She turned sharply, going into superhero mode and scanning for whatever set him off.

It wasn’t lost on him, and he swallowed his excitement with a sheepish grin. “I’d, uhm, like to go get a different shirt,” he said, pointing across the street.

She looked like a mom or a school teacher as she placed her hands on her hips. “Don’t you think… oh, finding the hospital and figuring out what happened to us should take precedence?”

He shrank into his white button-down shame. “I know, love, but it’s uncomfortable.” He shrugged. “’Sides, it’s not like the rest of our party has any clue where the hospital is, either. Hell, they’re probably still lost in the sewers.”

She nodded in agreement. “Still…”

“And!” he cut her off. “Do you really want to get there first?
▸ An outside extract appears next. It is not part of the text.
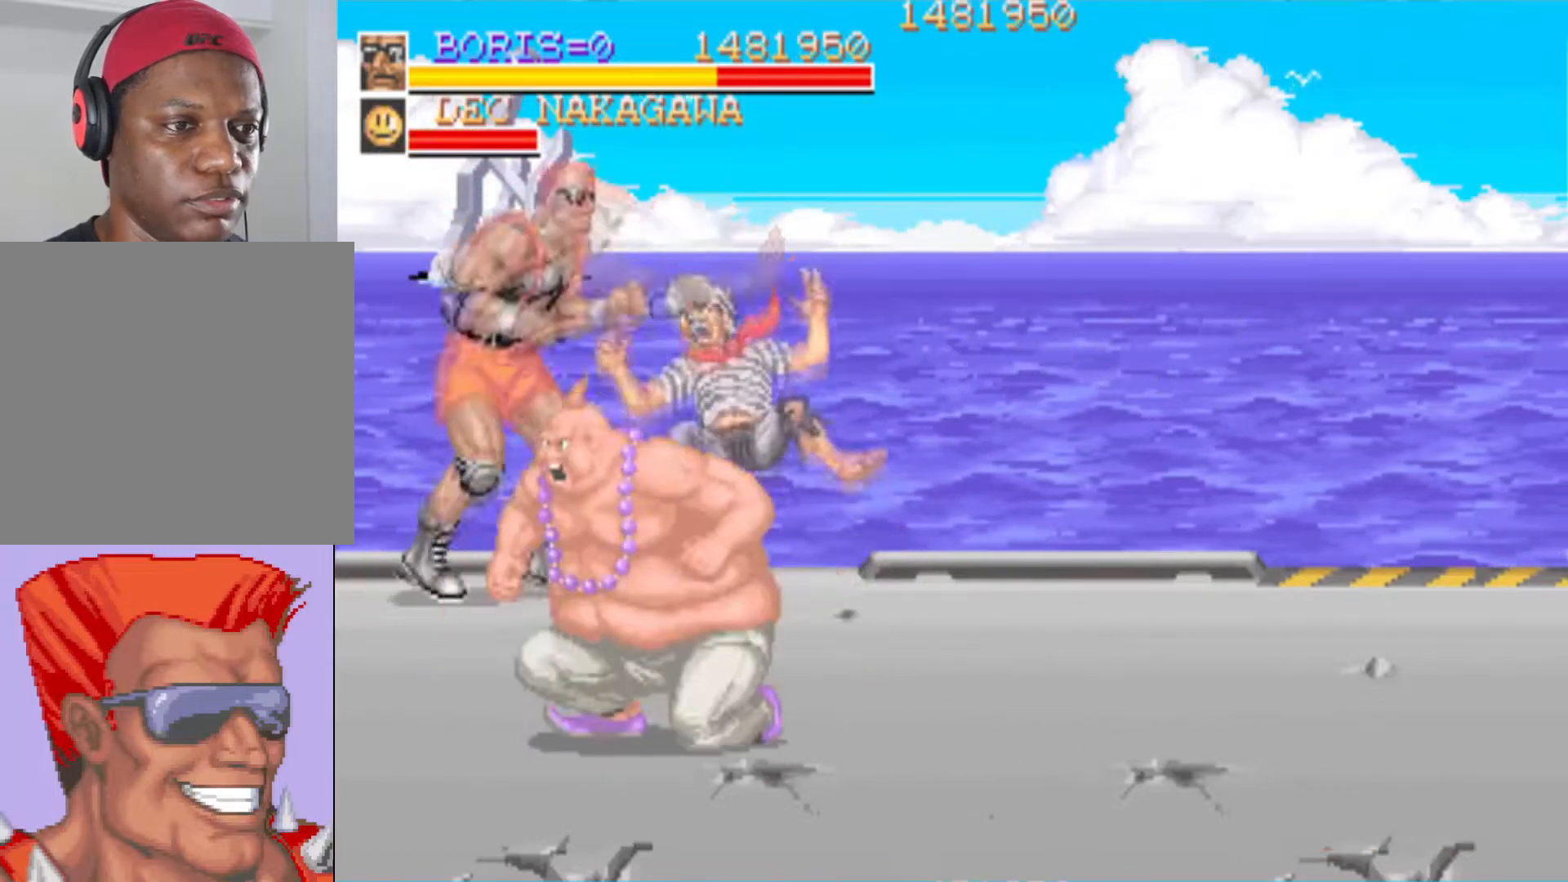
{"buttons": ["DPAD_DOWN", "DPAD_RIGHT"], "left_stick": "center", "right_stick": "center", "events": [[317, "DPAD_DOWN", "down"], [351, "DPAD_RIGHT", "down"]]}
Offer up the superhero and the vampire for testing?”

She squirmed, and suddenly stalling seemed like a brainy idea after all. “No, no, that doesn’t sound good at all.”

“Perfect,” he declared wearing a cocky victory grin that seemed all too familiar to the petite blonde.



He immediately gravitated towards the jeans, and was perusing a rack of black ones when his scowl returned.

“Oh, bloody hell, I don’t know what size I am.” Over his shoulder, he said to the girl hovering nearby, “Wait here. I have to check my size in the dressing –”

“Oh, don’t do that.” She rolled her eyes and before he could protest, she was tugging his shirt from his pants. There were more than enough racks between them and the counter to cover him. “I’ll just check the waistband and –”

“Buffy!” he whispered, too late.

Pasty but tight vampire ass drew her attention from his waistband.

“I’m not wearing underwear,” he groaned.

Suddenly Buffy was doing her own window shopping as she took in Randy’s sculpted obliques and the curve of his spine. After a good long minute, she snapped out of it and read the size off the tag in his pants, letting go of his waistband.

“Thanks, love.” He threw a look over her shoulder as he heard her pulse pick up. She was blushing, and looked away, so he took the moment to ogle her outright. He may have been dressed like a poof, but apparently he had some good material to work with underneath. And he didn’t need a peek beneath her clothes to know she did, too.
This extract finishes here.